September 12, 2023

California Enacts Statewide Ban on Smoking in the Workplace

With the signing of SB 626 California initiates a statewide ban on smoking in the workplace. Finding the regulation of smoking in the workplace to be a matter of statewide interest and concern, the Legislature proposed SB 626 as a means of eliminating the need for local governments to enact workplace smoking restrictions within their respective jurisdictions.

Specifically, SB 626 “constitutes a uniform statewide standard for regulating the smoking of tobacco products in enclosed places of employment…and supersedes and renders unnecessary the [] enactment or enforcement of local ordinances regulating the smoking of tobacco products in enclosed places of employment and owner-operated businesses[i].”

The statute, with limited exception, applies “to all (100 percent) places of employment (which includes not only well recognized work areas but also covered parking lots, lobbies, lounges, waiting areas, elevators, stairwells and restrooms) and owner-operated businesses” within California.

The statue also addresses smoking by non-employees. An employer or owner-operated business who permits nonemployees access to their place of employment (or business) on a regular basis can avoid “knowingly or intentionally” violating the statute by taking the following reasonable steps:

  • Post clear and prominent signs, as follows:
    • Where smoking is prohibited throughout the building or structure, a sign stating “No smoking” shall be posted at each entrance to the building or structure.
    • Where smoking is permitted in designated areas of the building or structure, a sign stating “Smoking is prohibited except in designated areas” shall be posted at each entrance to the building or structure.
  • Request, when appropriate, that a non-employee who is smoking refrain from smoking in the enclosed workplace or owner-operated business.

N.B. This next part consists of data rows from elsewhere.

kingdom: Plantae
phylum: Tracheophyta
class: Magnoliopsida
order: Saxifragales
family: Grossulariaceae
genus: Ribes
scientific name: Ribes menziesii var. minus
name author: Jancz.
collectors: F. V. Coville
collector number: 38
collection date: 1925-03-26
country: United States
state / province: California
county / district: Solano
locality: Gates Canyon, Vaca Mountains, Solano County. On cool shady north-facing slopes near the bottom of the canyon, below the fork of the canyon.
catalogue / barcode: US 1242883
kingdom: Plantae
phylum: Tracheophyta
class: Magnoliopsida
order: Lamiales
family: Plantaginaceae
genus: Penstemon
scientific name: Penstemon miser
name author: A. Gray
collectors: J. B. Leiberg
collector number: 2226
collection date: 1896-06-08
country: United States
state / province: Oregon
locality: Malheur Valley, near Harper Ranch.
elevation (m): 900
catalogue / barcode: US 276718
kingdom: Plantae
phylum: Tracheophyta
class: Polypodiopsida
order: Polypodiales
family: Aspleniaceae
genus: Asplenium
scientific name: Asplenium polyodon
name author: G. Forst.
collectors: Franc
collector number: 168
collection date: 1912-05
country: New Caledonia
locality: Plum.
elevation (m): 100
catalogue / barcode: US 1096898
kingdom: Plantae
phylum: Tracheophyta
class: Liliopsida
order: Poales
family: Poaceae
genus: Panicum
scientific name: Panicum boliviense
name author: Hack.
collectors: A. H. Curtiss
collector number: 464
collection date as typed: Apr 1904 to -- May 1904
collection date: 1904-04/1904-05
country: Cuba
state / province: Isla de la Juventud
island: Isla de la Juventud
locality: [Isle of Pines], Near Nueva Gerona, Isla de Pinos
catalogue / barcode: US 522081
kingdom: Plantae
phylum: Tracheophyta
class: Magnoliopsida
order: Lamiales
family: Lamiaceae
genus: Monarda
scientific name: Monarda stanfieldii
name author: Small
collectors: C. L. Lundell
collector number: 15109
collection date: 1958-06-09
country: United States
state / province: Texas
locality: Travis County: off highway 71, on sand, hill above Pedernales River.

To avoid putting employers and business owners in potentially confrontational situations, “reasonable steps” does not include:

  • Physically ejecting a nonemployee from the place of employment or owner-operated business; or
  • Requesting a non-employee refrain from smoking, under circumstances involving a risk of physical harm to the employer or any employee or owner-operator.

Violations of the statue will be considered an “infraction” carrying a fine not to exceed $100 for a first violation, $200 for a second violation within one year, and $500 for a third and for each subsequent violation within one year. The statute is to be enforced by local law enforcement agencies, including, but not limited to, local health departments, as determined by the local governing body.

[i] An “owner-operated business” means a business having no employees, independent contractors, or volunteers, in which the owner-operator of the business is the only worker.